_What you need to do_:
Word for word, transcribe the lines from the one containing "left eye: (267, 278)" through the end of the entries, both included, and nothing else.
##########
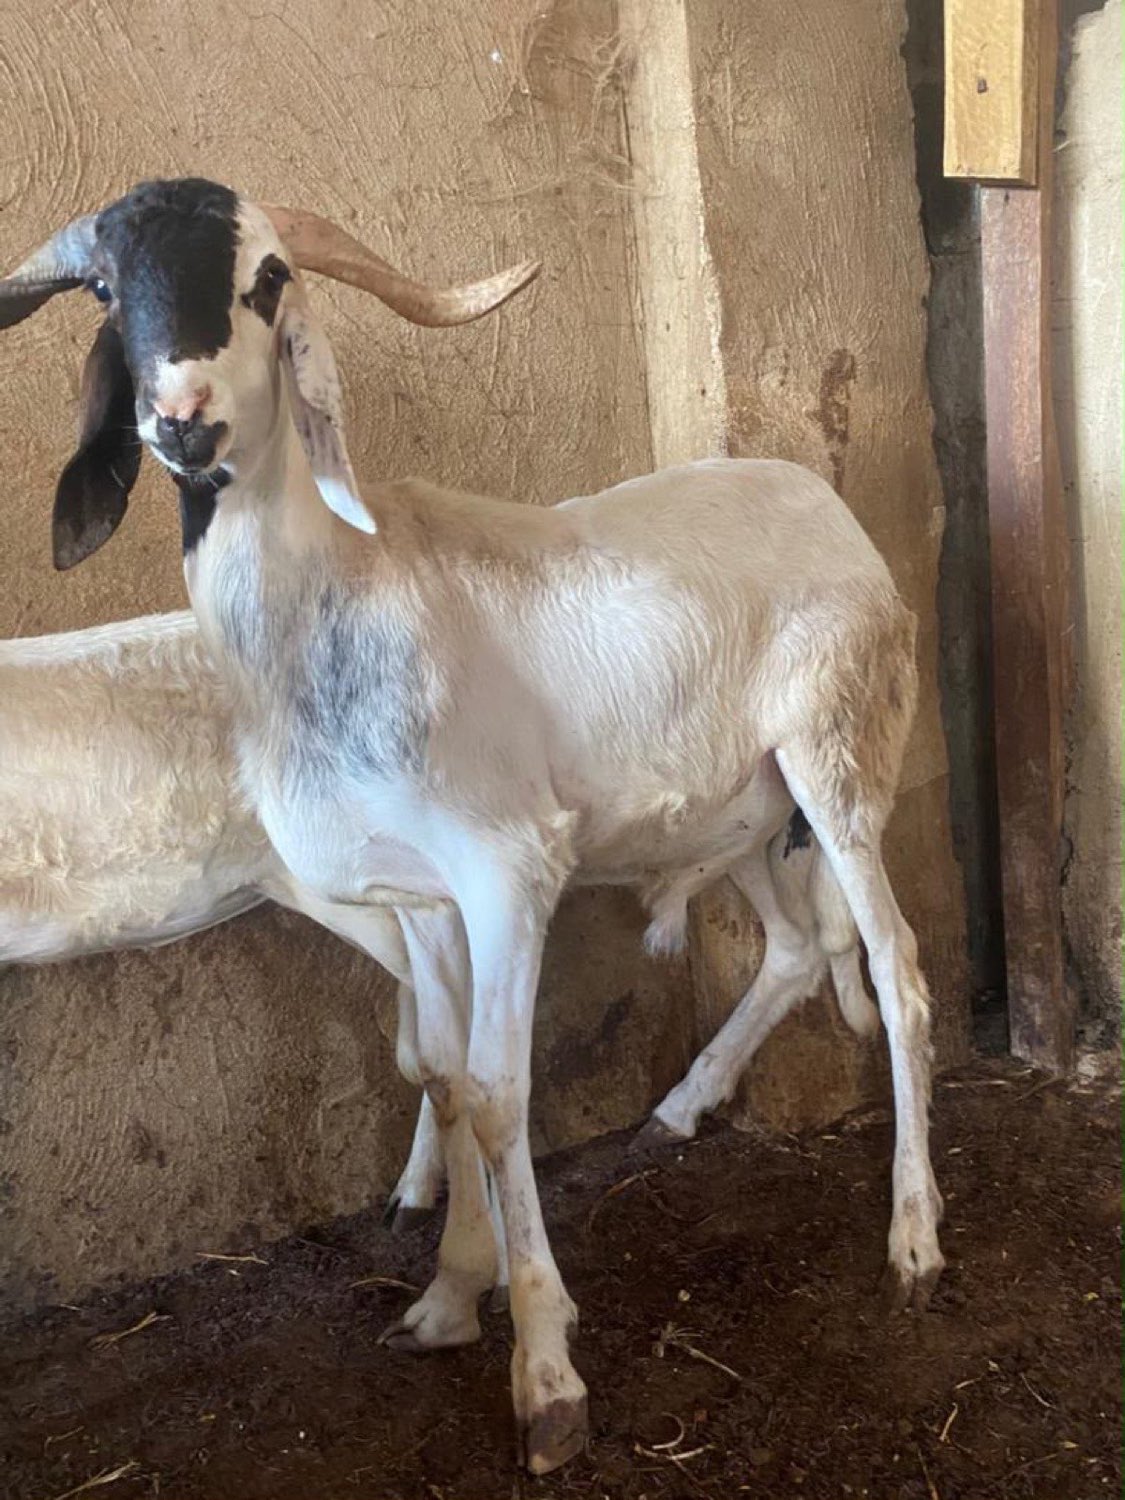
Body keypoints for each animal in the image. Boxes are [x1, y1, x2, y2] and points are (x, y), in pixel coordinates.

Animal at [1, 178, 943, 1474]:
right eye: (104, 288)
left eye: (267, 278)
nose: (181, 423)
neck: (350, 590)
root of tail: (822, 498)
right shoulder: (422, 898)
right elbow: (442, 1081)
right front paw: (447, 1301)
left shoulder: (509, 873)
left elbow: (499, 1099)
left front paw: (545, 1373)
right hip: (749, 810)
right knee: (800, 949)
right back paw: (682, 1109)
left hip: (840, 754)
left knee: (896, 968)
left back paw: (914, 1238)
##########
_Worked solution_:
left eye: (267, 278)
nose: (181, 423)
neck: (350, 590)
root of tail: (822, 498)
right shoulder: (422, 898)
right elbow: (442, 1081)
right front paw: (447, 1301)
left shoulder: (509, 873)
left elbow: (499, 1099)
left front paw: (545, 1373)
right hip: (749, 810)
right knee: (800, 949)
right back paw: (682, 1109)
left hip: (840, 754)
left knee: (896, 968)
left back paw: (914, 1238)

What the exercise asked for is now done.